Post-apocalyptic Healthcare

Last week, my three year old daughter had some awesome and fun medical adventures that required a trip to emergency and a few trips to the doctor’s office.

While I was taking my daughter back and forth from the ER to the doctor’s office (and back to the doctor’s office), I thought about what healthcare would be like post apocalypse. My daughter needed staples to close up a nasty gash on her head and antibiotics to combat an infection. Today, we can get that kind of treatment. But what about during the chaotic days immediately after the apocalypse?

There will probably be first aid and/or emergency stations, at least in the beginning. I’m sure that, regardless of what actually happens, people will be injured and will die during the apocalypse. I’d like to think that there will be places those people can go to get help.

But what about afterward, after the apocalypse has happened and people are wandering around like zombies (but aren’t actually zombies)? Will those first aid places still be available? What happens when they start to run out of supplies? We all know that people won’t stop dying just because the apocalyptic event stops. People will still become sick, injured, and dead. It’s inevitable.

The question becomes how will we take care of them?

At some point in time, it might be more practical to abandon those who aren’t as healthy as they can be. A very injured person will slow you down, will make you vulnerable. But not everyone will be in serious condition. Not at first, anyway, but a seemingly mild cut can become infected. People can take a turn for the worse very quickly.

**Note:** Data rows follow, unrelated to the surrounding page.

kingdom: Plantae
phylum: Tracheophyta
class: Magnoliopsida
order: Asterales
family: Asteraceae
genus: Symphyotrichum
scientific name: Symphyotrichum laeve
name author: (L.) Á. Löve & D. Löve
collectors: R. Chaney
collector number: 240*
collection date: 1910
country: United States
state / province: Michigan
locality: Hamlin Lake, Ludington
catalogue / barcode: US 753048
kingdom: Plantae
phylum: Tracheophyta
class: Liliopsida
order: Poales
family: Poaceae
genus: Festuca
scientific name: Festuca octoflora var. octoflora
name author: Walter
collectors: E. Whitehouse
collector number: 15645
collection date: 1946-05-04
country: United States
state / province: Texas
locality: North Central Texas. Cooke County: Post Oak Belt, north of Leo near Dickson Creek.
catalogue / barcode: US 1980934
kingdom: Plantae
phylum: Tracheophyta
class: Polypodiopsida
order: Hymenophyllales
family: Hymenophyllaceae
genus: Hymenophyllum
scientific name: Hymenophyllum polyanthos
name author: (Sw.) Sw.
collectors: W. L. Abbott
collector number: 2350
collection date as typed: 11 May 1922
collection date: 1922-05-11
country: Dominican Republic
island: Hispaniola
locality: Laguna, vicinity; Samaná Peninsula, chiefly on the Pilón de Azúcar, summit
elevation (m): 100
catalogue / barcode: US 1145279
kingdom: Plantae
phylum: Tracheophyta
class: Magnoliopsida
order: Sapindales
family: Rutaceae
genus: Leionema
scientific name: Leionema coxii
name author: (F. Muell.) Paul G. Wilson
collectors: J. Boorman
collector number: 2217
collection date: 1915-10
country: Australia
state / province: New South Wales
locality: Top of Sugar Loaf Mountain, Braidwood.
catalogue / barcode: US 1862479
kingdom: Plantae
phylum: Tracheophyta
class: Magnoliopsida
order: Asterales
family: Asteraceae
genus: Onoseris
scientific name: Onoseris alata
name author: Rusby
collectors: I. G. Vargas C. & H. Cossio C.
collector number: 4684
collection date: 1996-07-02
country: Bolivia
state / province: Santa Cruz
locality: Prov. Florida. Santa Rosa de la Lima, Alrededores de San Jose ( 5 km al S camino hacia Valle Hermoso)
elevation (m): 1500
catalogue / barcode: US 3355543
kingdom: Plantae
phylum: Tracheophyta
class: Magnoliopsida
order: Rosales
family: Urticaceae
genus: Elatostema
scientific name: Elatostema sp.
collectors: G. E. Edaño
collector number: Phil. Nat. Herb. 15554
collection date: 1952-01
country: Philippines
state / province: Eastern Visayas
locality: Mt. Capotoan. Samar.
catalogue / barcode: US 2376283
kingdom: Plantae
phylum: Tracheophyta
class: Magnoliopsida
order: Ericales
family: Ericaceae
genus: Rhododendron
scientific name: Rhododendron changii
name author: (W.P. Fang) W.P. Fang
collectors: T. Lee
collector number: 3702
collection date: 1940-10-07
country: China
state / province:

So how will we fix people when there are no hospitals, doctors, or pharmacies stocked with Percocet?

Personally, I would start making preparations now. Supplies (including medicine) will start running low not too long after the apocalypse occurs. I know my supply of Band-Aids will run out eventually, so I should probably start studying what other things would make good substitutes now, while I still can. And since I, for one, don’t want to rely on pharmacy raids for medicine, I think it’s a good idea to study herbalism and other “natural” substitutes. (Of course, the possibility of using herbs will depend on what kind of event destroys the world, but it never hurts to be prepared.) And actually knowing first aid beyond the Heimlich maneuver and dialing 911 can’t hurt, either.

Since I would like to think that most people won’t leave others to die by the dusty roadside, you’re going to have to figure out first aid and healthcare for your survivor group. Of course, only your group can decide what’s best and what works for the group. Every group’s plan will be different.

Here are some things you should think about:

  • Will you have a trained doctor/nurse/medic/first aid person in your group? If not, should you? Will it be important?
  • Does your group have a well-stocked first aid supply? What, exactly, do you have in your stash?
  • Where will you get your supplies once your initial stash runs out? Can you make/create/assemble your own supplies?
  • What will you do for basic medicine? Will you raid other another group’s supply? Will you use more natural methods like herbalism, if your post-apocalyptic environment allows plant growth?
  • How sick or injured does a person have to be before they’re abandoned? How long/how much effort will the group put toward treating the sick and injured?

These are just some of the things you and your group will have to consider when figuring out first aid/healthcare. But it couldn’t hurt to start getting your apocalypse first aid kit together now. While you’re at it, maybe get your first aid certification too.


5 thoughts on “Post-apocalyptic Healthcare

  1. Spiderwebs can seal even quite deep cuts. Something I learned from the Guides, there.Superglue, too, in an emergency.

    Grow witchhazel, as when you boil the leaves and distill the result it’s a good antiseptic.

  2. Superglue isn’t even an emergency fix, it was (very early on) converted to medical use and is frequently applied in emergency rooms the world over.

    1. And is usually used in emergencies where the cut is too complex for stitches or the injured person is miles from medical care. I would avoid using it pre-apocalypse, simply cause my skin is really delicate and it tends to make me swell and hurt where it lands, and I’d rather not have an inflamed cut cause I wouldn;t know whether it was an infection or the superglue.

      The point still stands, though, keep some with you, apply to serious cuts if you don’t have anything else.

  3. Oh, yes, the skin glue. That was once used to close me up. I have to admit, between skin glue and stitches (I’ve had both), I much prefer the skin glue.

  4. I went to a medical demonstration once where I watched glue seal up a cut in a big ol’ slab of pig skin. Very cool. I imagine medical grade skin glue is a bit different to super glue but definitely a good fix if you have nothing else.